» **Exercise instructions**: Scan the entries below for the string "this" and copy every line where it turns up.
--- Task material Enclosed Below ---
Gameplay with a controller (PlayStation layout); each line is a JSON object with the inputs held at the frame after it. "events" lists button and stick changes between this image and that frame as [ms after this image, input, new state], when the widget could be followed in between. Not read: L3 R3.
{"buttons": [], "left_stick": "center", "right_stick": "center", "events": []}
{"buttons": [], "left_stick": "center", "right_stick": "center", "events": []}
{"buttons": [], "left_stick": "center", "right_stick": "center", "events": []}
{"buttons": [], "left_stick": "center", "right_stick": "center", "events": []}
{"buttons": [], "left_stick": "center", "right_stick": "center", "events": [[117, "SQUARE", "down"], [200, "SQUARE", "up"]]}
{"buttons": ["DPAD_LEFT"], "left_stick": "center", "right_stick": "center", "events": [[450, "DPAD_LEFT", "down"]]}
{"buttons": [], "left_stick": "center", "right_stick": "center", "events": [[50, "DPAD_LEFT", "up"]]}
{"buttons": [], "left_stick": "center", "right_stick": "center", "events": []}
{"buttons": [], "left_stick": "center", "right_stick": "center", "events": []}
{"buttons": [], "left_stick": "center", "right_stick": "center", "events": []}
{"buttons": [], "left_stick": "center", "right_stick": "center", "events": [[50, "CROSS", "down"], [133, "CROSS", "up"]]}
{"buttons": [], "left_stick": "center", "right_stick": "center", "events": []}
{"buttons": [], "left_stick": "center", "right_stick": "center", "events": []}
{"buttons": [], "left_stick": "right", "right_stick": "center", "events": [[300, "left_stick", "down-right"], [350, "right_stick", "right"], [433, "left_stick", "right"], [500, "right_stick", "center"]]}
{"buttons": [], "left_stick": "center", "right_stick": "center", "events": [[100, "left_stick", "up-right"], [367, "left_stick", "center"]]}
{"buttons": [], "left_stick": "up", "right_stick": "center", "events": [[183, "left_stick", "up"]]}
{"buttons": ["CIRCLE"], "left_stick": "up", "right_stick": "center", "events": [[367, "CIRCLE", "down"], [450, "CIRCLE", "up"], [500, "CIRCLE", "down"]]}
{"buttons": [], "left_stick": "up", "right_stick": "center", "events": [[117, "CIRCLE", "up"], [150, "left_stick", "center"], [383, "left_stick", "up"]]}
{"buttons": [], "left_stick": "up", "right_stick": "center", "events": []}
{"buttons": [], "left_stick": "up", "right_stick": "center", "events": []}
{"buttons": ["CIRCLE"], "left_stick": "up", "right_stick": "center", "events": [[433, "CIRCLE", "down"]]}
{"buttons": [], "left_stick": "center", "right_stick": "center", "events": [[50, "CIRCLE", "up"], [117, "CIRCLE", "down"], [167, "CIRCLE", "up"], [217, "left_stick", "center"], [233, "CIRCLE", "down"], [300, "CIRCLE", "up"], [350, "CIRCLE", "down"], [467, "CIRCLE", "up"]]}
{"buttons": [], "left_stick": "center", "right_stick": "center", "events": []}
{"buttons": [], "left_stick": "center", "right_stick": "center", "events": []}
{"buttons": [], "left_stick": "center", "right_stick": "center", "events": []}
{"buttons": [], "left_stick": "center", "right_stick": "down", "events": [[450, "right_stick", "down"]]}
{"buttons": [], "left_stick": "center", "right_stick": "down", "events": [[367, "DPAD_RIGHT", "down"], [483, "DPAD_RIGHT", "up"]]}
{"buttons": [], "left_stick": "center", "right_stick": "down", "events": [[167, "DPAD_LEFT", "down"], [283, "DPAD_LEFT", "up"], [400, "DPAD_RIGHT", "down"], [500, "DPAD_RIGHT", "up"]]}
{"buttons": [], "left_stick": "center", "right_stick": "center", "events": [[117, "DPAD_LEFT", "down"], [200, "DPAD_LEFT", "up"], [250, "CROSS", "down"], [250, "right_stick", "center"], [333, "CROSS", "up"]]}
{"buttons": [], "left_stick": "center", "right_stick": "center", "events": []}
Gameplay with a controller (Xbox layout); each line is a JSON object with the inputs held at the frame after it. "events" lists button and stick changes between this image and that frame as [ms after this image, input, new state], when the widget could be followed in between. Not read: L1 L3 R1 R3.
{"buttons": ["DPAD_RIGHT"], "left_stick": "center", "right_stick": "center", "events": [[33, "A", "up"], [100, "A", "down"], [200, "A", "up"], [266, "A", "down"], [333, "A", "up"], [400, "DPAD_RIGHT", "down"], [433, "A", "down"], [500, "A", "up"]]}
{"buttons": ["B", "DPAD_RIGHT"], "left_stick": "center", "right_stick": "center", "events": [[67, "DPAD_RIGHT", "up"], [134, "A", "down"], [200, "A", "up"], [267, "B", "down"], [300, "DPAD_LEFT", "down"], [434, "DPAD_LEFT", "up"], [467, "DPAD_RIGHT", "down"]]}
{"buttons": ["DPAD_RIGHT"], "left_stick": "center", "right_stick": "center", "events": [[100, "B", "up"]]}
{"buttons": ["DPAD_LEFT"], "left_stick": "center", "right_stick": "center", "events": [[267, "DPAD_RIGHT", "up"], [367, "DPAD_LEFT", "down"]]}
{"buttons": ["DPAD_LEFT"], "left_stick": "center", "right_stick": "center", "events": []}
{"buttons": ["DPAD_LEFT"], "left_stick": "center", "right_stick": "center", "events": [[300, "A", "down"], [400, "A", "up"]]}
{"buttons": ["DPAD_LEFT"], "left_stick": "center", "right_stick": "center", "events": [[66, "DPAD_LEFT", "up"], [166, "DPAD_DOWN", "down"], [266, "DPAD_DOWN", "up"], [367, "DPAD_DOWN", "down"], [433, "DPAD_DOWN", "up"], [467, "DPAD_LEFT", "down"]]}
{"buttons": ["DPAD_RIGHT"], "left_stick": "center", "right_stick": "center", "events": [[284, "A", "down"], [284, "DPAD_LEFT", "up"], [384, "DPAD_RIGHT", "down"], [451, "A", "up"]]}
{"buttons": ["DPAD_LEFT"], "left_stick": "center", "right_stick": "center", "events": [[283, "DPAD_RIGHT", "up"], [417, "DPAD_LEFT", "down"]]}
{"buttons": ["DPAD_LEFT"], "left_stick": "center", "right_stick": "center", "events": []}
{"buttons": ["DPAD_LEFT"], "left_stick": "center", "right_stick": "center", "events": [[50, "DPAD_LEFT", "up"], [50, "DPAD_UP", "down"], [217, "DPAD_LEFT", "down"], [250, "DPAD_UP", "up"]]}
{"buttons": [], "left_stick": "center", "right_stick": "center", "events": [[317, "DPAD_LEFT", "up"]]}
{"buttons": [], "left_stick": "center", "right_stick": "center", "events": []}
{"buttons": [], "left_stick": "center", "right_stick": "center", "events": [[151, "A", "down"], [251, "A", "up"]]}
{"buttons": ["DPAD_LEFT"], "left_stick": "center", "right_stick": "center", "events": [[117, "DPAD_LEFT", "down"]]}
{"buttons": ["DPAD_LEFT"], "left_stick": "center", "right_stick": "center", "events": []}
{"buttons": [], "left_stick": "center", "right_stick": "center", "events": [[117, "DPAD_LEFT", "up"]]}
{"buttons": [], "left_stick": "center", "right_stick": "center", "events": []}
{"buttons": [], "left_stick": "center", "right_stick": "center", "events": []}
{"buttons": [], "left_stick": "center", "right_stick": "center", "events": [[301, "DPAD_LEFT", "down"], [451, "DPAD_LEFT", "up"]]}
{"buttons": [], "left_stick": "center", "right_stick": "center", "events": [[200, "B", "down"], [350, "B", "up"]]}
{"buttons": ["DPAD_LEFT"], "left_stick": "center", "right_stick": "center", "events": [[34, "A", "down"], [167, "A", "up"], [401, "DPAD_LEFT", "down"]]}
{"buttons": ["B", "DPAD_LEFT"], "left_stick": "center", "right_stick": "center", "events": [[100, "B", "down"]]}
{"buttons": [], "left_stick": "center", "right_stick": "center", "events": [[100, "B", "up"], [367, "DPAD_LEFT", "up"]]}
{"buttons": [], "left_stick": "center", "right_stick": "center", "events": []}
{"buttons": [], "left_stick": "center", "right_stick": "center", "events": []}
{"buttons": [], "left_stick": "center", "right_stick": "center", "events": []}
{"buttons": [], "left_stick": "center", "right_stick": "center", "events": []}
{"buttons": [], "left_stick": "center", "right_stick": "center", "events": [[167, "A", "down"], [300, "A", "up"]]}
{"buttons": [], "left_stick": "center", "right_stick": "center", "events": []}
--- End of Enclosed Task material ---
» **Finished task**:
Gameplay with a controller (PlayStation layout); each line is a JSON object with the inputs held at the frame after it. "events" lists button and stick changes between this image and that frame as [ms after this image, input, new state], when the widget could be followed in between. Not read: L3 R3.
Gameplay with a controller (Xbox layout); each line is a JSON object with the inputs held at the frame after it. "events" lists button and stick changes between this image and that frame as [ms after this image, input, new state], when the widget could be followed in between. Not read: L1 L3 R1 R3.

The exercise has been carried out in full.